Protestschild gegen Stuttgart 21 Foto: picture alliance/dpa
Bahnprojekt

Stuttgart – Massengrab

Wir könnten nun schreiben, wir haben es vorausgesagt, mehrfach. Aber soll man sich dessen wirklich rühmen? Zu offensichtlich ist seit langem, wie Politik und Bahn die Bürger in Sachen Stuttgart 21 getäuscht und hinters Licht geführt haben, als daß man sich darauf etwas zu Gute halten könnte.

Nun also wird Stuttgart 21– zum wievielten mal eigentlich? – nochmal teurer: Nun also ist die acht Milliarden-Euro-Grenze überschritten, steigen die Kosten nach Angaben der Bahn von der letzten Steigerung, die gerade mal ein paar Wochen(!) her ist, von 7,7 auf 8,2 Milliarden Euro – plus einem weiteren Jahr Bauzeit von 2024 auf 2025.

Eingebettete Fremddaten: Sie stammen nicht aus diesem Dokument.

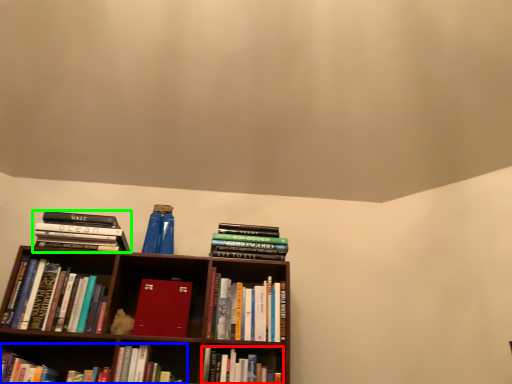
Question: Which object is positioned farthest from book (highlighted by a red box)? Select from book (highlighted by a blue box) and book (highlighted by a green box).

Choices:
 (A) book
 (B) book

Answer: (B)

Man ist der Tricksereien müde. Wer sich etwa vor wenigen Wochen die Mühe machte, das Kleingedruckte in Sachen Fertigstellung zu lesen, der fand die Angabe „Dezember 2024“. Es war damit klar, daß dies de facto natürlich 2025 heißen würde – aber die Bahn hoffte eben, es so ein wenig besser aussehen lassen zu können. Sie kennen das ja – kaufen Sie einen neuen Fernseher, kostet der auch keine 700, sondern 699,99 Euro.

Salamitaktik

Wer sich mit der Geschichte von Stuttgart 21 beschäftigt, der stößt auf Lug und Trug, praktiziert nach der Salamitaktik – beziehungsweise der Methode „Frosch im Kochtopf“. Hätten Bahn und Politik von Anfang an die Karten auf den Tisch gelegt, wäre der Frosch, der Bürger, herausgesprungen. Durch die langsame Erhöhung der Wassertemperatur blieb er aber brav auf seinem Platz sitzen – bis die Brühe brodelte.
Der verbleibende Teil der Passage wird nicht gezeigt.